TASK REQUIREMENTS.
1. Print the portion of the R spreadsheet thread from "list_of_files <- list.files(path" to "<- sample(1:nrow(df1), 10)".
2. According to the solution in the R spreadsheet thread, why should the workbook be opened with openxlsx::loadWorkbook() and updated with openxlsx::writeData() rather than saved with openxlsx::write.xlsx()? Answer in one to three sentences.
3. List every function in the R spreadsheet thread that is called with the openxlsx:: prefix.

PASSAGE SHOWN.
I request help from the community to create a R/Python script to do this.

I used the following R code

list_of_files <- dir("folder1")

# folder1 has 50 spreadsheets and is in the working directory

for(f in list_of_files){
          df1<-openxlsx::read.xlsx("f", sheet = "data", colNames=TRUE)
          df1[sample(.N,1), math_marks := ExcelFunctionsR::RANDBETWEEN(60, 95, number = 1)]
          openxlsx::write.xlsx(df1, file = "f", sheetName="data",colNames = TRUE)
 }

The list_of_files objects shows "file1.xlsx" "file2.xlsx" and so on. I see the value of f as "file1.xlsx" in Environment

The Error is in read.xlsx.default("f", sheet = "data", colNames = TRUE) : File does not exist.

or when I edit the "f" to f:

Error in read.xlsx.default(f, sheet = "data", colNames = TRUE) : File does not exist.


Solution

  • Here is a way to run your loop that should work (it worked on my sample files - replace "your_file_path" with your file path). Using openxlsx::write.xlsx() writes a whole new workbook, so if you just want to modify a single sheet, you will want to open the workbook (wb) using openxlsx::loadWorkbook() then use openxlsx::writeData() to overwrite the specific sheet:

    list_of_files <- list.files(path = "your_file_path", pattern = '*.xlsx', full.names = TRUE)
    
    for(f in list_of_files){
      wb <- openxlsx::loadWorkbook(f)
      df1 <- openxlsx::read.xlsx(f, sheet = "data", colNames=TRUE)
      idx <- sample(1:nrow(df1), 10)
      df1[idx, "math_marks"] <- round(runif(length(idx), 65, 95))
      openxlsx::writeData(wb, sheet = "data", df1, colNames = TRUE)
    }

PROVIDED RECORDS.
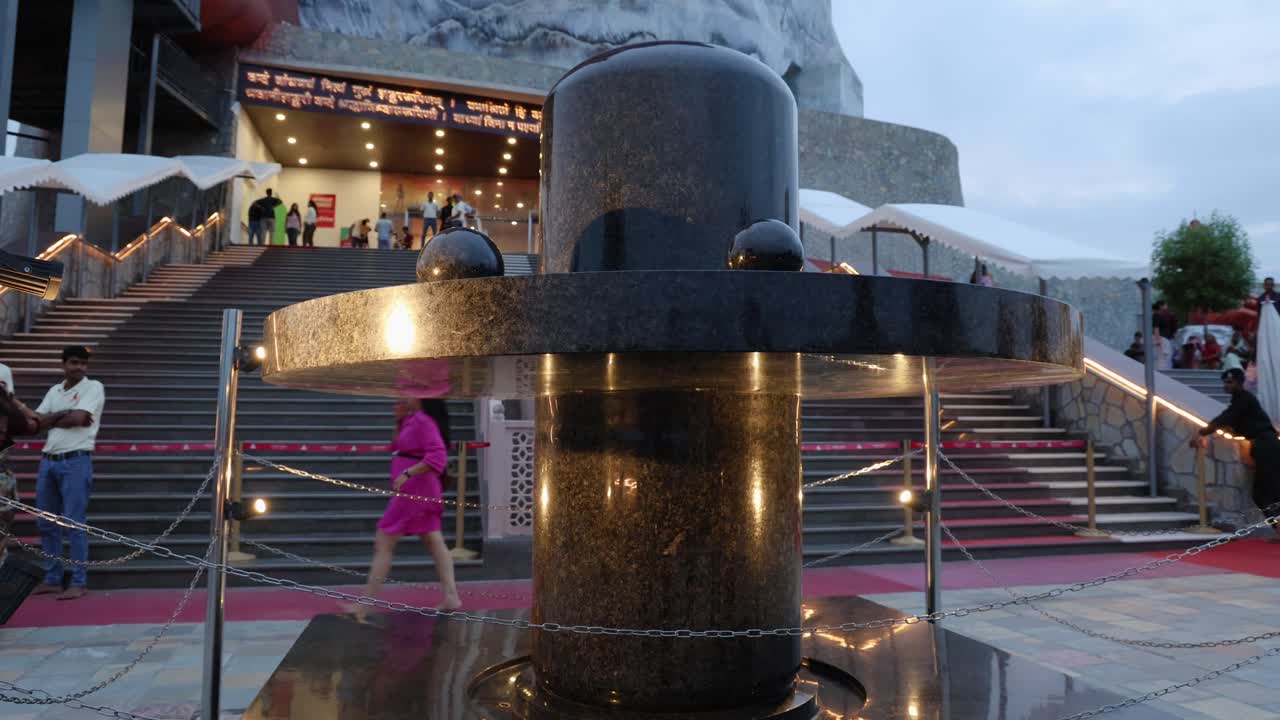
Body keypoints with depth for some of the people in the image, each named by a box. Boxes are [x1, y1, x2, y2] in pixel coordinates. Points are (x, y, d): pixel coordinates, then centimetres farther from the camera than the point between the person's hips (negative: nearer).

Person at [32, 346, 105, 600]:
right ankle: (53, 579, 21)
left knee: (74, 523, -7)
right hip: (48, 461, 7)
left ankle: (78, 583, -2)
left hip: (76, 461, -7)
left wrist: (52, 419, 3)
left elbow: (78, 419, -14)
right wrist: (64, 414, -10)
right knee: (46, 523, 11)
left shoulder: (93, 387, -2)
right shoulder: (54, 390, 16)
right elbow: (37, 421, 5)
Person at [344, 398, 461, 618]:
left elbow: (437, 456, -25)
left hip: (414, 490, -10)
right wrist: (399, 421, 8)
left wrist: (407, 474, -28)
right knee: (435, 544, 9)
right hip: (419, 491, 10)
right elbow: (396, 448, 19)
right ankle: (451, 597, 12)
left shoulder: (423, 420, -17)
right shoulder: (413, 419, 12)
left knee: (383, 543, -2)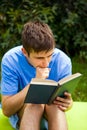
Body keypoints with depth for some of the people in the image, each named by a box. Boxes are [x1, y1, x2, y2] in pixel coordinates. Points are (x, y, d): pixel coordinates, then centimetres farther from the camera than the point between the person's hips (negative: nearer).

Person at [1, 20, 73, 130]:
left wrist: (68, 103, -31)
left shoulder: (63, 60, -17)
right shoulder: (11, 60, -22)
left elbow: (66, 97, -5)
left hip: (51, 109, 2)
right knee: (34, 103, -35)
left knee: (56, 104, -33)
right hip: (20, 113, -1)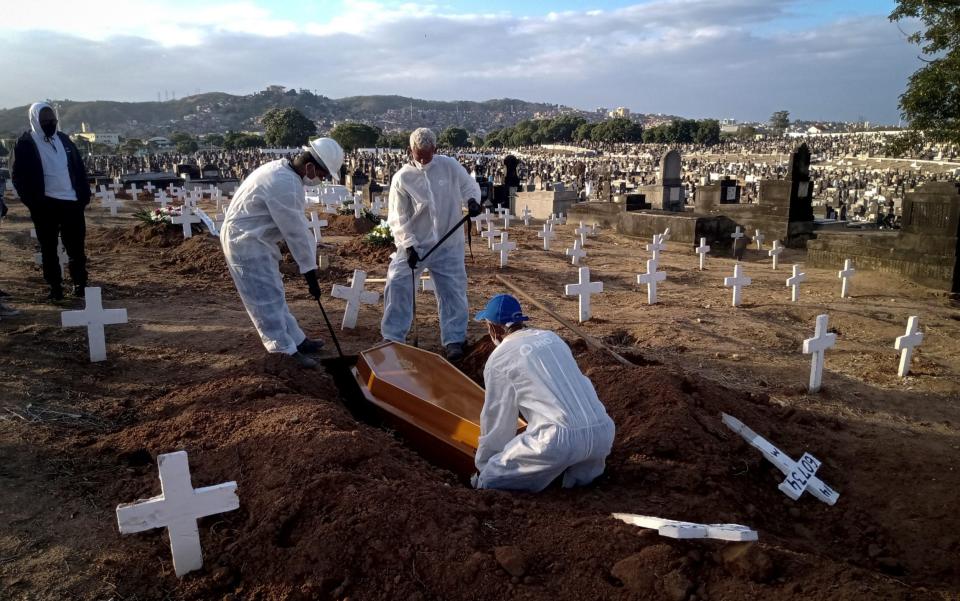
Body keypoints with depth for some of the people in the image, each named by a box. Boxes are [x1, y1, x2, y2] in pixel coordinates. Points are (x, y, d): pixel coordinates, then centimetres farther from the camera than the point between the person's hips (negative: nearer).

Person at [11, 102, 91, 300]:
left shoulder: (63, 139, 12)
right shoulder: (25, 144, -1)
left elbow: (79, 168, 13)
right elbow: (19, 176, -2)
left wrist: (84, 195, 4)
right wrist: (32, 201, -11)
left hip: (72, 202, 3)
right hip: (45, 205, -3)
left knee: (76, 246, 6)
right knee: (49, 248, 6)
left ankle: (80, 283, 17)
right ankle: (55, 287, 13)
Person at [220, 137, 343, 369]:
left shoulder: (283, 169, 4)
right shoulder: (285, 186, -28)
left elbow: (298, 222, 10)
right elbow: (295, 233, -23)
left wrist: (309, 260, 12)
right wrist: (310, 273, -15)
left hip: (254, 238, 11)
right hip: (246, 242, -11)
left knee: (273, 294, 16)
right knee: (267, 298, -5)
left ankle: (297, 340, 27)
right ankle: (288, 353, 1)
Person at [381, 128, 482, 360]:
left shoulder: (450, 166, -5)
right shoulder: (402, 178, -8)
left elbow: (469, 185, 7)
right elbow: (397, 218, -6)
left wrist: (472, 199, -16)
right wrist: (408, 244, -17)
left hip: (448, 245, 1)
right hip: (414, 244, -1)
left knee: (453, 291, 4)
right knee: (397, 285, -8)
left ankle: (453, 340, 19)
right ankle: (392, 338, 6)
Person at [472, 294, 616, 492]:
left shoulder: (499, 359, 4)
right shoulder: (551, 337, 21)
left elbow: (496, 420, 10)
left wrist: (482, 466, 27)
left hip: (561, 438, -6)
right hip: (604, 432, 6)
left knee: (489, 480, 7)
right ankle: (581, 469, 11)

--

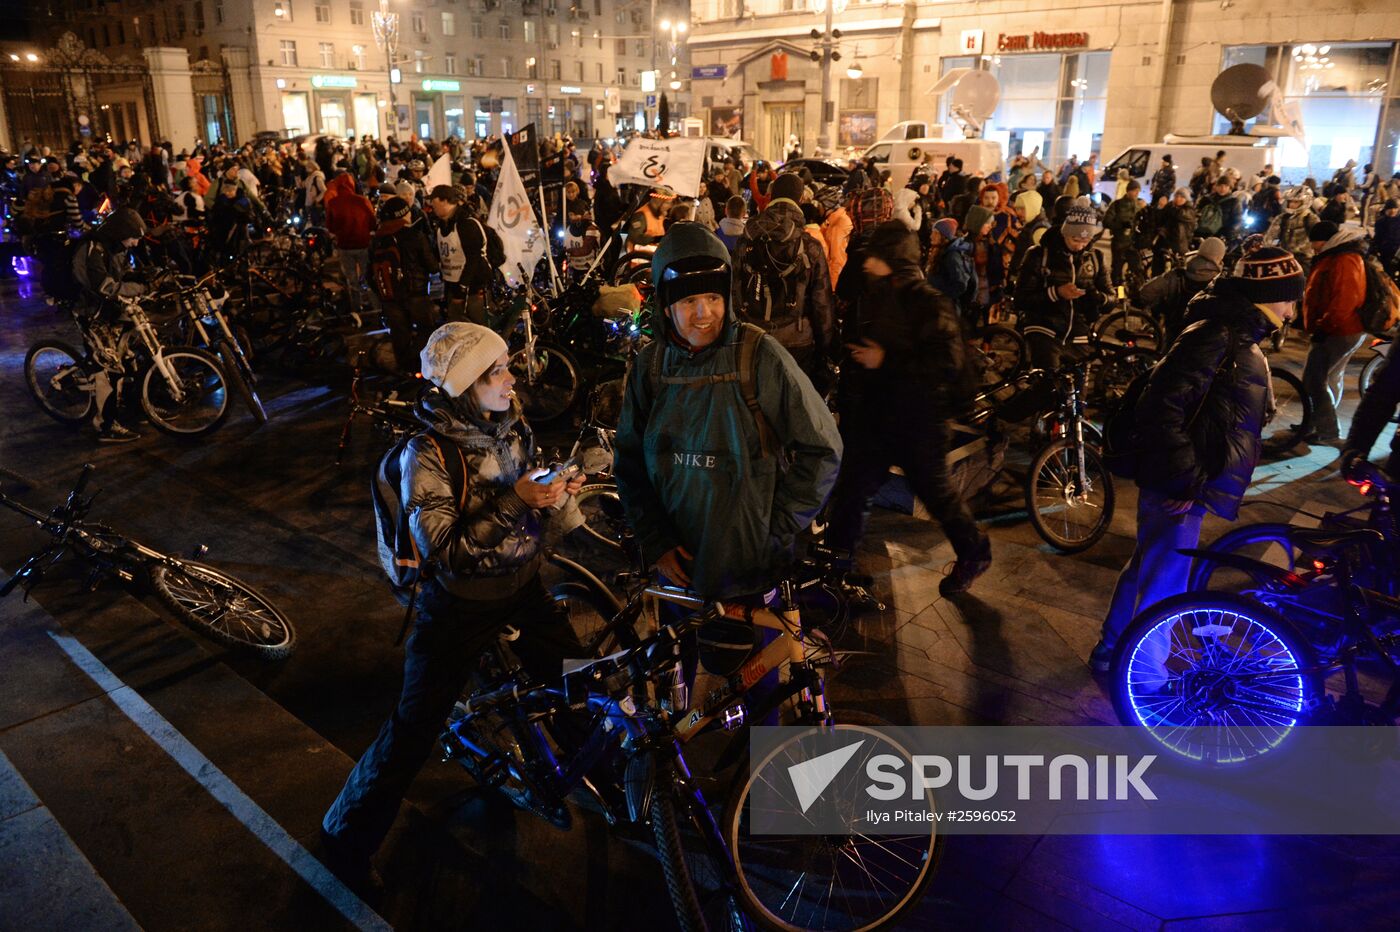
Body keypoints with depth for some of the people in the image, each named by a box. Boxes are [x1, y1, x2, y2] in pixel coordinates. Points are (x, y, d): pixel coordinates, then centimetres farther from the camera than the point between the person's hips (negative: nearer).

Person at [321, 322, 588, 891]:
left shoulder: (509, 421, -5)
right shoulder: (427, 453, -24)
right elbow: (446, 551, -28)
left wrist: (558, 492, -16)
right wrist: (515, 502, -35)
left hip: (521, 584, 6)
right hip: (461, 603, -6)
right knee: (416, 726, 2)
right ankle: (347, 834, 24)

SOLVED TASKS.
1.
list_of_files <- list.files(path = "your_file_path", pattern = '*.xlsx', full.names = TRUE)
    
    for(f in list_of_files){
      wb <- openxlsx::loadWorkbook(f)
      df1 <- openxlsx::read.xlsx(f, sheet = "data", colNames=TRUE)
      idx <- sample(1:nrow(df1), 10)

2. The function openxlsx::write.xlsx() writes an entirely new workbook. To modify only a single sheet, one should therefore open the existing workbook with openxlsx::loadWorkbook() and use openxlsx::writeData() to overwrite that specific sheet.

3. read.xlsx, write.xlsx, loadWorkbook, writeData